Что-то мешает нам трезво смотреть на нашего героя (в приведенной антологии статей об антихристе в наибольшем подчинении к соловьевскому мифу оказался А. Мацейна) – мы упорно продолжаем называть этого героя антихристом, согласно названию, хотя на всем протяжении повести, до узрения антихриста Иоанном, Соловьев именует героя как угодно, но только не антихристом. Если это обыкновенное лукавство философа, тогда все ясно; если это композиционное решение – «фигура узнавания» – тогда тоже все объяснимо. Но допустите, что в своем завещании Соловьев оставил нам сомнение – антихрист ли, или похожий на антихриста? Того ли так схематично казнили в финале?

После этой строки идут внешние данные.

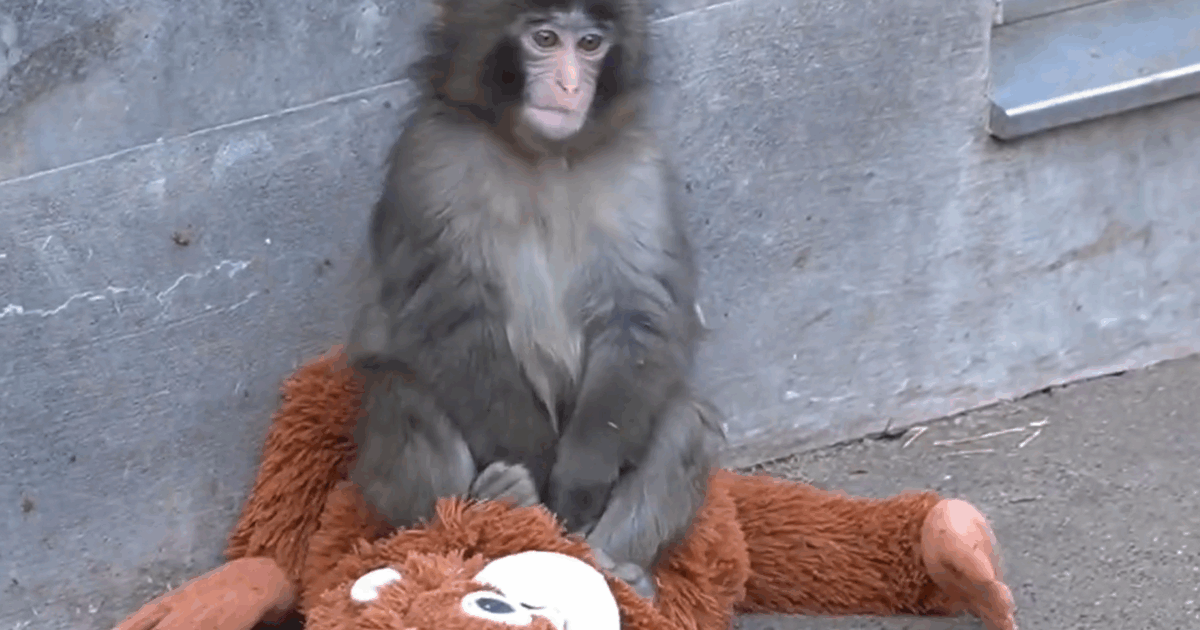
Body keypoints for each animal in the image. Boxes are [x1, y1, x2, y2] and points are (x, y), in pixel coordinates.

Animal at [345, 0, 725, 599]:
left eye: (590, 44)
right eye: (544, 39)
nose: (570, 85)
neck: (541, 154)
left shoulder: (638, 166)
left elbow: (637, 314)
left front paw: (578, 482)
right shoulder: (431, 160)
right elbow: (454, 315)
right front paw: (531, 475)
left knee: (683, 418)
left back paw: (617, 570)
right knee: (402, 397)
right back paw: (481, 521)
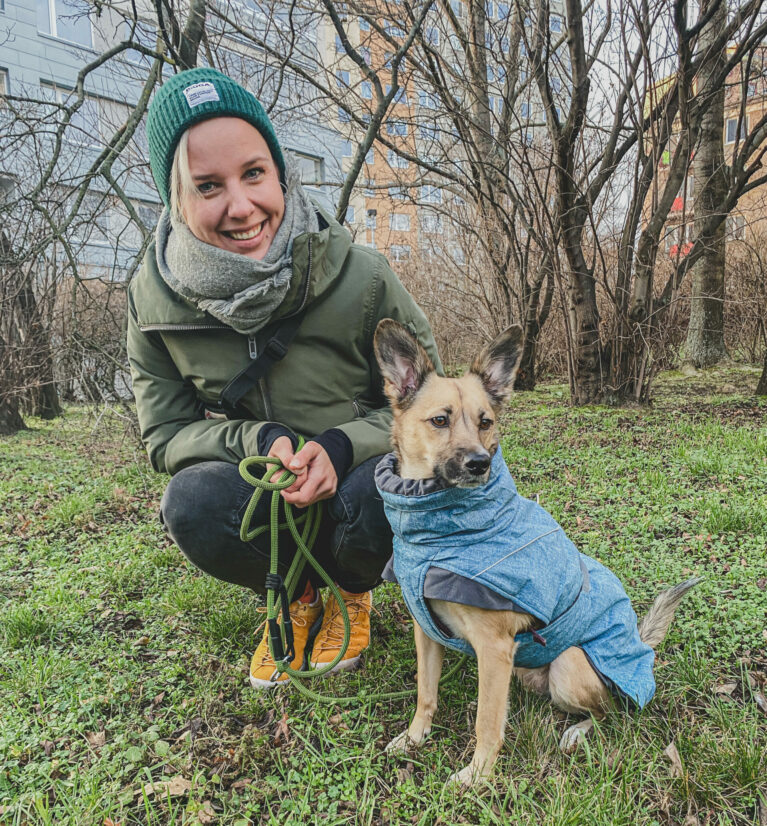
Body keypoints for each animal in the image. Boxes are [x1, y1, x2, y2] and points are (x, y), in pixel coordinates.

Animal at [372, 316, 704, 784]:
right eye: (440, 420)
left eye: (486, 421)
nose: (480, 463)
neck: (442, 532)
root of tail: (640, 642)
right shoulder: (427, 631)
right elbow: (426, 693)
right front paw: (415, 737)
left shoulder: (494, 649)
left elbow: (486, 722)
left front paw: (476, 776)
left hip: (569, 665)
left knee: (612, 712)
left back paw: (578, 731)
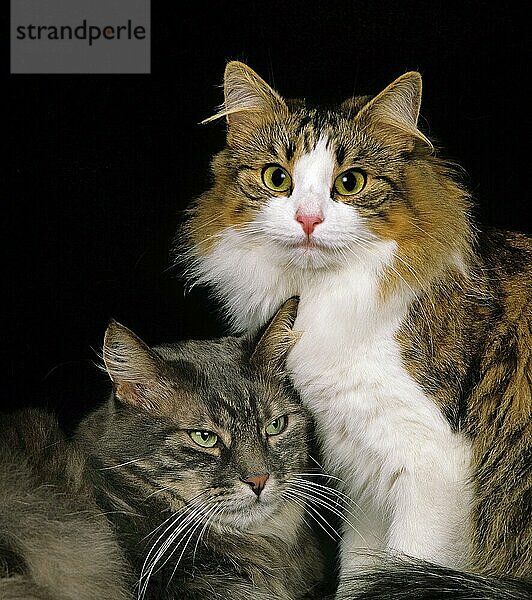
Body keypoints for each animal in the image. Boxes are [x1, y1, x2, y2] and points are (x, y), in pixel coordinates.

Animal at [179, 61, 532, 596]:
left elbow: (408, 561)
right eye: (277, 178)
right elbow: (360, 570)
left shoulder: (432, 465)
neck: (320, 300)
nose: (308, 219)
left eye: (350, 183)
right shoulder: (362, 466)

Наконец, не окажется ли, что мы примем за разрушителя несчастного человека, пусть и «приютившего в себе дьявола», в то время как истинный антихрист будет стоять у нас за спиною?..
1995
О ФИЛОСОФСКОЙ ЛИРИКЕ
К определению понятия (1995)
Глаз видит больше,
Чем сердце знает.
У. Блейк. Видения дщерей Альбиона
* * *
Прежде несколько разговоров, что позволительно для дневника, где только-только очерчивается тематический абрис.
Не так давно мне читала свои новые стихи А. К. По своей неосторожности, да из-за нарушения клятвы ничего не говорить о стихах своих друзей, я обронил: «философичная лирика»… На меня обиделись – пришлось оговориться, что, мол, я – дурак, и ничего не смыслю в высокой поэзии, «чистой поэзии», по выражению Стефана Малларме (пусть простит классик – я от него не в восторге).
А спор о философской лирике тогда не вышел.
Помог мой очень хороший друг, поэт, К. Бурков – на кухне, за чаем и водочкой. Когда-то, давным-давно, я говорил, что стихов его – не понимаю; мне бы что-нибудь попроще, не столь метаметафоричное, не с таким «загрузом» образности. Костя, наверное, до сих пор не знает, люблю я его стихи или нет. Я, впрочем, и сам не знаю. Писать его языком – упаси меня Бог.
Но вот теперь приходится ловить себя на мысли, что его образы четко отпечатаны в памяти, узаконены ею. Если это и была символическая игра мысле-образами, то игра предельна честная, азартная – в лучшем смысле этого слова (играть, чтобы убить время, – глупо; нужно играть, создавая время).
Мы тогда говорили о поэзии вообще. О философской лирике, в частности. Но толком ничего не сказали…
Почти год тому назад разговаривал с еще одним поэтом, Дм. Бавильским – нет, разговор не свелся к формальному методу (как я думал накануне), но совершенно к иной печали. «Литература – порождение больных людей», – звучало тогда. – Поэт своими комплексами, психиатрическими отклонениями, социальной уродливостью и оторванностью, мысями-чудовищами, рожденными от сна разума награждает читателя (возможно, не менее больного).
Метод современной литературы – психиатризм. А «здоровые писатели» делают деньги. О философской лирике говорить не пришлось…
Наконец, у Ал. С. Гришина, моего преподавателя.
– Вот вы пытаетесь создать жанр лирики. Но мы сами-то лирику совершенно не знаем. К примеру, что такое любовная лирика? Назовите ее специфические черты?
– …
– Вот то-то и оно…
Нужно заново писать теорию лирики? Нужно. Я бы и взялся, только времени нет. Что такое философская лирика? Бес ее знает…
И еще – исходный случай.
В моей деревне до поэзии дела нет – как-то она не сильно вяжется с кормлением свиней, свинской обстановкой и веселого свинства по выходным. И вдруг: «А как писать стихи? Я хочу выразить мысль, но не могу добиться целостности. Вот, послушай…»
Ах, как зашебуршало чувство мэтра! Но разум ответил: не знаю…
* * *
«Я никакой новой науки не собирался проповедовать» – писал как-то Гоголь; и вслед за ним можно написать: зачем нужно новое слово, когда смысл старого непонятен? Жанр философской лирики слишком стар, но именно это-то и притягивает, как древняя рукопись в пыльном чулане. Нужно сдуть с нее слой пыли.
В свое время я был поражен изяществом мысли Ф. Де Соссюра, знаменитого лингвиста, который буквально вырезал из языкознания все лишнее – социологию, психологию, феноменологию и т. д. – и получил предмет в чистом его виде. Это был частный опыт частного человека. Мне в моих заметках все же позволено делать то, что считаю нужным, даже если это и ненормально.
Необходимость метода Соссюра я понял в разговоре с преподавателем. Ал. Сергеевич попросил указать в моем сборнике то стихотворение, какое я считаю философской лирикой. Я указал на цикл «Илия», на непритязательный разговор двух соседок: богатой и бедной.